“Say it again.”
“I love you, Laura.”
She closes her eyes, and the gun slips from her hand, lands with a soft, padded thump against the butcher block countertop. I pour her more wine—deep burgundy catching amber light as it cascades into the glass—and this time she drinks it with shaking hands, her throat working silently, a single tear tracking down her left cheek.
“I don’t know what to say,” she whispers.
“You don’t need to say anything. Right now, I just want to look at you.”
Chapter 9
Pierce
Laura collapses into a nearby chair. Her shoulders curl forward like a closing fist, elbows locked against her ribs, fingers digging into her own arms as though holding the broken pieces of herself together. Her lips flush crimson where she’s been biting them. For a second, I think she’ll stand up and shoot me anyway, or else break the glass against my face out of pure sad symmetry. Instead, she asks, “Tell me everything.”
The voice is carved flat—no sarcasm, no warning. It’s the sound of a woman reconstructing the rules even as she burns the old book.
So I tell her: about the ride in the black SUV, the hood they used that smelled of bleach and gasoline, the damp palm that held me by the throat while my nose filled with blood. The translation of pain into threat. The way they made me kneel in the back of a cold butcher warehouse while Dominic himself stared through me, not at me, as if I was a slide under a microscope. I tell her about the envelope handed to me, fat with money and a sheet of paper that read in block capitals: GET ON THE PLANE. IF YOU CALL HER, HE DIES.
She shakes her head once, and it’s not denial but self-punishment. Like she expected no better of her father, and less of herself. “Who?” she manages.
“Adam. And my grandparents.” My voice feels like chewing glass. “He had photos. Your dad’s people were in the backyard. In their house. The morning I left, I found one of the old Polaroids in my mailbox. ‘Nice lawn,’ was written on it in red pen. He wanted to make sure I knew I could never come back, not even by letter.”
Her throat cinches. She presses her palms to her eyes, and when they come away, her mascara webs under the lights. Fury, grief, violence. Her hands quiver, and she whispers, “I’d have killed him myself if I knew.”
“That’s why I never told you.”
“Bullshit. You never told me because you thought I couldn’t help. Because you thought I’d do something reckless.”
I let that hang. Somewhere in the city, a siren starts its lonely descent, barreling through the night air, my own personal Greek chorus. I imagine what I look like right now: a ruined champion, a waxy shadow, in a kitchen filled with nothing but skeletons and Steve Winwood’s greatest hits humming through the wall from the neighbors.
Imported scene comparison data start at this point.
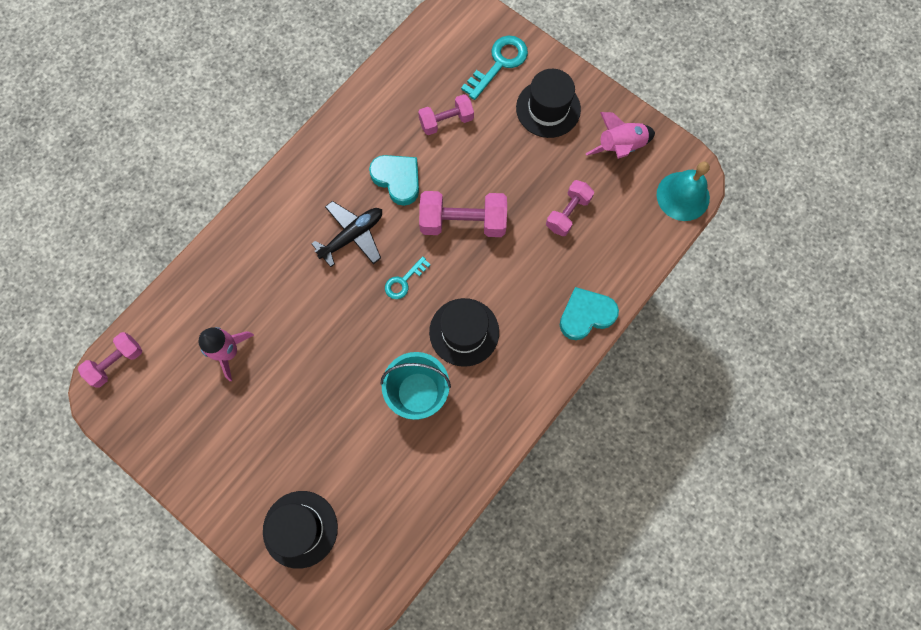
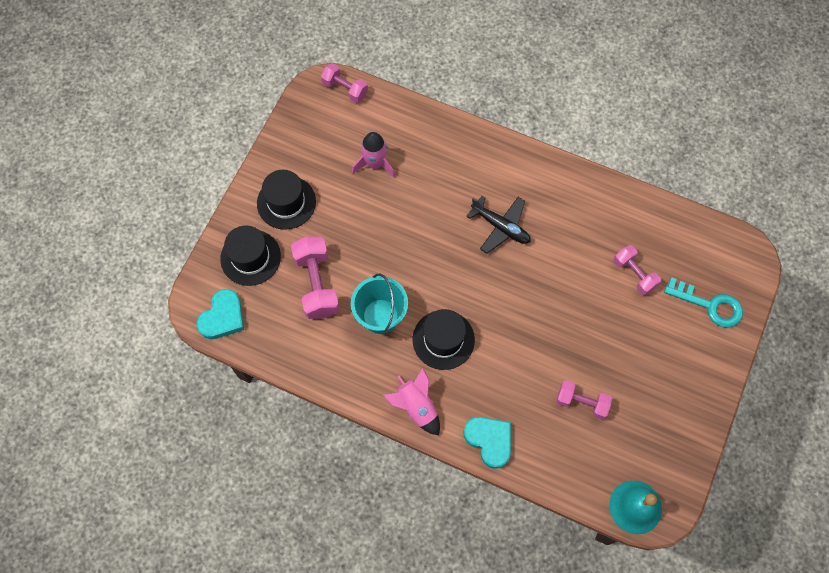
camera: 75 degrees right, 5 degrees down
turquoise heart [369,155,419,206] -> turquoise heart moved to [197,289,244,339]
turquoise key [385,256,431,299] -> none
pink dumbbell [419,191,507,237] -> pink dumbbell moved to [291,236,340,319]
black hat [516,69,581,138] -> black hat moved to [257,170,316,230]
pink rocket [585,112,655,159] -> pink rocket moved to [383,368,440,435]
Her mouth works. Nothing comes for a full ten-count, then: “After you vanished, he told me you’d left because you couldn’t handle it. That you hated my family. That it was business—always business. I waited. You never called.” Her voice is furious, but the words are fluid, almost delicate.
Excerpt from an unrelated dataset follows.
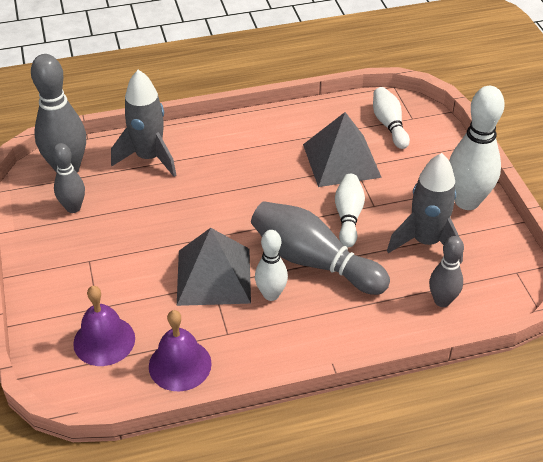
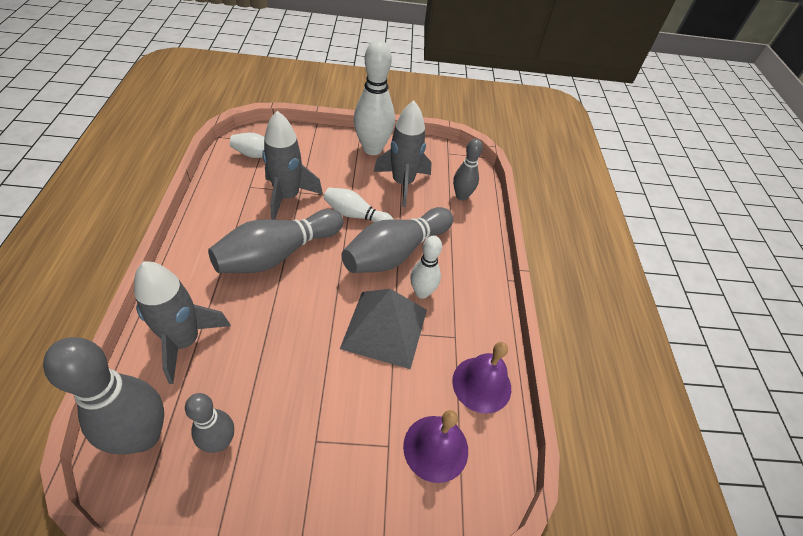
camera: 80 degrees left, 5 degrees up
grey pyramid [303,112,382,187] -> grey rocket [262,111,323,220]
none -> grey bowling pin [208,209,344,273]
I want to reach for her, but I know better. “The truth is I loved you too much to let you become a widow before you turned twenty-five.”
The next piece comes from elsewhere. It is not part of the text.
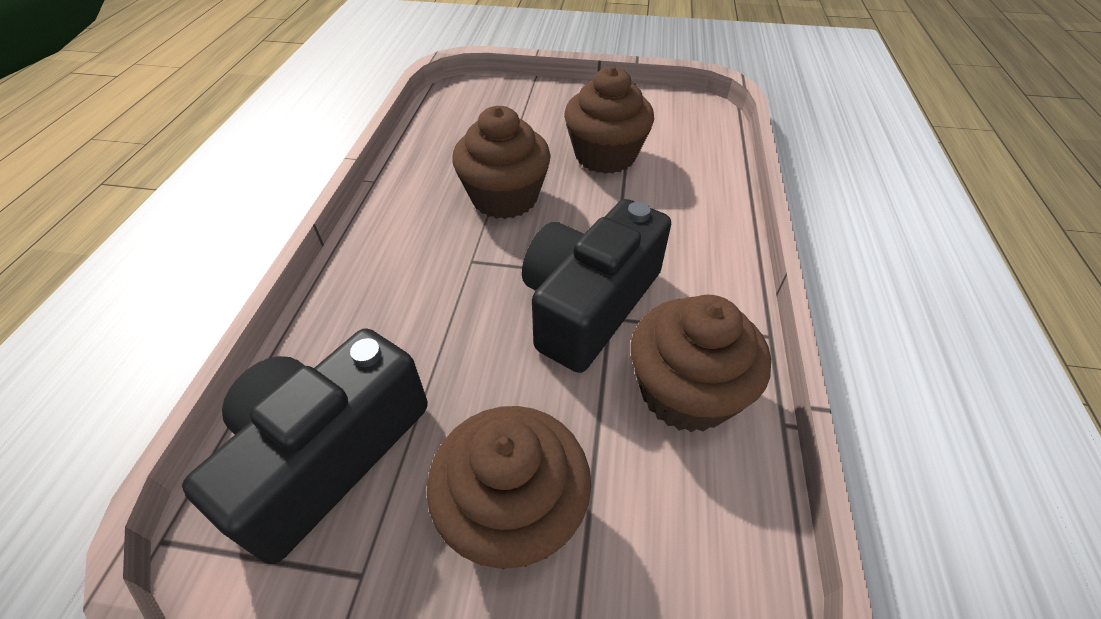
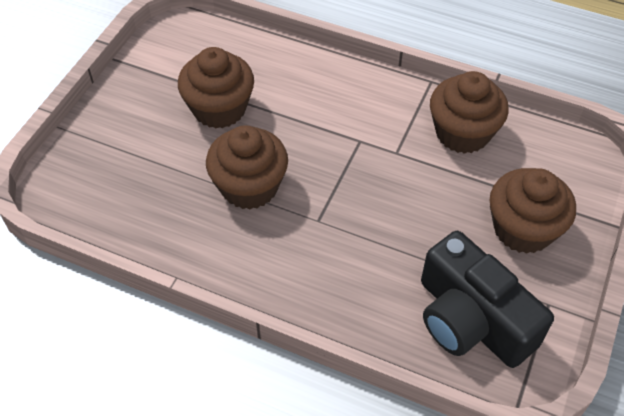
camera: 75 degrees left, 5 degrees up
black camera [522,199,671,373] -> none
She stares at me with all the broken galaxies in her eyes.
I ask, “Why did you come tonight?”
Her voice is red with violence. “The Old Man sent me to kill someone. Didn’t tell me who. Just an address.” She swallows hard. “I saw you through the window. Standing there like... like a ghost.” Her fingers curl into fists, then release. “I almost pulled the trigger right there. But I had to know why you were back. Why did my father want you dead without telling me it was you?” She huffs, a ragged laugh that’s more like a bite. “So I came to check your pulse before I stopped it.”
The confession cracks something elemental in me. I realize I am cold, my hands numb, my chest hollowed like a condemned house. But the pain feels clean for once, almost bracing. Like jumping off a roof and realizing, for a few seconds, you don’t regret a goddamn thing.
She stands. Her hands dig into the countertop, then move to her ribs and hug close, like a girl holding herself in the middle of a rainstorm. I want to scold her for not bringing a warmer jacket. Instead, “I’m sorry.”
She tosses her head back, and that dark river of hair flows down, covering her face. “No, you’re not. Not really.”
I don’t argue.
“You ever think about it?” she says, voice so low it almost belongs to a stranger.
“All the time,” I say. “Sometimes I picture you on the other side of a glass wall, and I spend my whole life clutching a phone that doesn’t work, yelling until my throat splits open. Sometimes I picture it differently. It’s the old place. You’re making eggs. The sun is coming through the curtain.” I stop short because I don’t want to say the rest.
She finishes it for me. “And then I walk in and you’re not there.”
“Yeah.”
She moves around the kitchen island and stands in front of me. She’s five foot three, but right now I swear she’s a foot tallerthan God. Her hand comes up, and she runs a thumb along the line of my jaw, almost clinical. Her voice is stripped raw: “I never even looked at another man.”